COLUMBIA — The potential redevelopment of the Regency Hotel and its value to downtown Columbia was discussed at a Tax Increment Financing Commission meeting on Monday.
Assistant City Manager Tony St. Romaine said the redesign of The Regency Hotel Downtown could be "a catalytic project for development in the North Village Arts District."
Commission member Nikki Krawitz said a college town like Columbia was missing a boutique hotel in the downtown area. The Regency, at 1111 E. Broadway, could become a Hotel Indigo franchise if the TIF project is approved.
"Urbana-Champaign has one, and Bloomington, Indiana. It's actually strange that we don't have one," Krawitz said about boutique hotels. The University of Illinois is located in Urbana-Champaign and Indiana University is located in Bloomington.
Both college towns have a Hilton Garden Inn, part of another boutique franchise.*
The Regency developer, Dave Parmley of Broadway Lodging LLC, is currently requesting tax-increment financing assistance of $3.2 million. The total budget for the project is estimated at $17.5 million.
The next step in the TIF evaluation process is a public hearing, which is scheduled for 6 p.m. on Jan. 4.
Tom Rose, the Columbia school district's representative, said the public might have a hard time accepting the TIF request, in light of the one approved for Tiger Hotel.
The city's first TIF project was the redevelopment of Tiger Hotel, also located downtown, which is ongoing.
The commission reviewed minor modifications in Broadway Lodging's plan documents. In addition to Parmley, a consultant to Broadway Lodging, Pat Nasi, and the company's attorney, Robert Hollis, also attended the meeting.
The new hotel's effect on parking was discussed.
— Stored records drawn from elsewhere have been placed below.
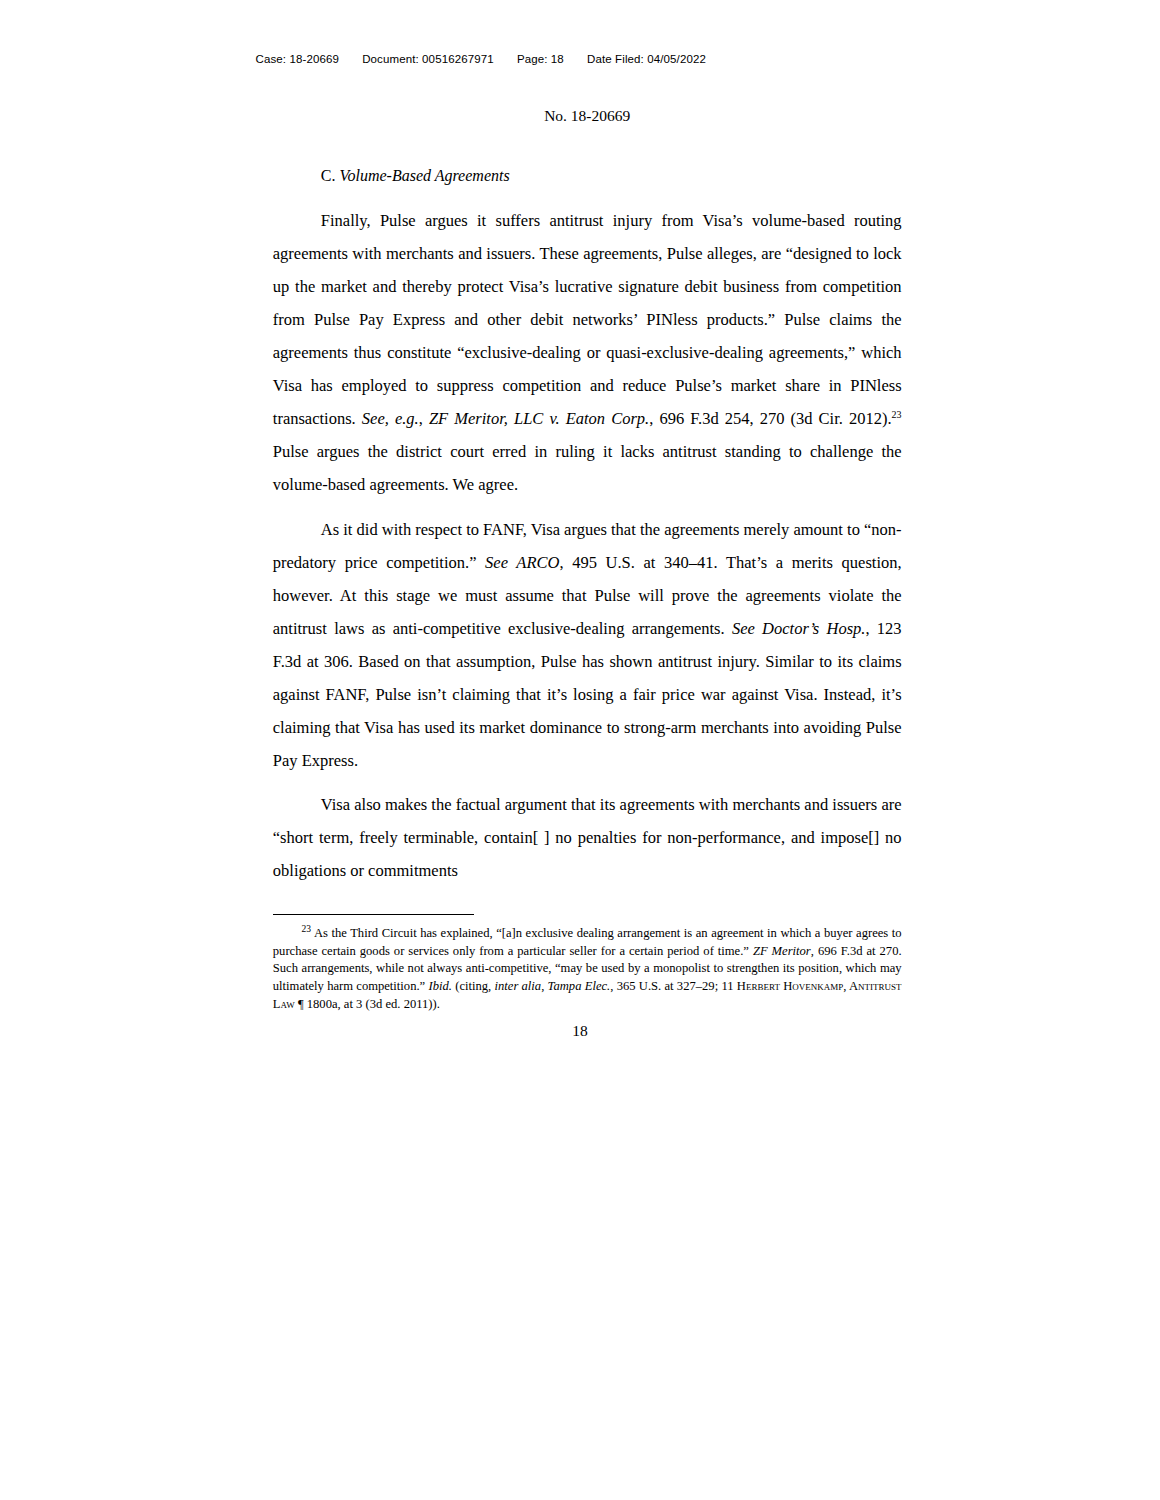Case: 18-20669 Document: 00516267971 Page: 18 Date Filed: 04/05/2022
No. 18-20669
C. Volume-Based Agreements
Finally, Pulse argues it suffers antitrust injury from Visa’s volume-based routing agreements with merchants and issuers. These agreements, Pulse alleges, are “designed to lock up the market and thereby protect Visa’s lucrative signature debit business from competition from Pulse Pay Express and other debit networks’ PINless products.” Pulse claims the agreements thus constitute “exclusive-dealing or quasi-exclusive-dealing agreements,” which Visa has employed to suppress competition and reduce Pulse’s market share in PINless transactions. See, e.g., ZF Meritor, LLC v. Eaton Corp., 696 F.3d 254, 270 (3d Cir. 2012).23 Pulse argues the district court erred in ruling it lacks antitrust standing to challenge the volume-based agreements. We agree.
As it did with respect to FANF, Visa argues that the agreements merely amount to “non-predatory price competition.” See ARCO, 495 U.S. at 340–41. That’s a merits question, however. At this stage we must assume that Pulse will prove the agreements violate the antitrust laws as anti-competitive exclusive-dealing arrangements. See Doctor’s Hosp., 123 F.3d at 306. Based on that assumption, Pulse has shown antitrust injury. Similar to its claims against FANF, Pulse isn’t claiming that it’s losing a fair price war against Visa. Instead, it’s claiming that Visa has used its market dominance to strong-arm merchants into avoiding Pulse Pay Express.
Visa also makes the factual argument that its agreements with merchants and issuers are “short term, freely terminable, contain[ ] no penalties for non-performance, and impose[] no obligations or commitments
23 As the Third Circuit has explained, “[a]n exclusive dealing arrangement is an agreement in which a buyer agrees to purchase certain goods or services only from a particular seller for a certain period of time.” ZF Meritor, 696 F.3d at 270. Such arrangements, while not always anti-competitive, “may be used by a monopolist to strengthen its position, which may ultimately harm competition.” Ibid. (citing, inter alia, Tampa Elec., 365 U.S. at 327–29; 11 Herbert Hovenkamp, Antitrust Law ¶ 1800a, at 3 (3d ed. 2011)).
18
Parmley said the parking area adjacent to the existing hotel serves its current needs. He said the proposed plan would increase the existing number of hotel rooms by 12, which would not affect parking significantly.
A future residential complex that could be developed at College and Walnut streets would need a parking garage, St. Romaine said. In that case, he said the city might purchase the additional land from Parmley to develop the garage.
The TIF amount would be regained through sales tax on food service and beverages but not on room rates, according to the developer's cost-benefit analysis document.
Following the public hearing, the TIF Commission will pass on its recommendation about whether to approve the financing to the City Council. The council will then vote on the project.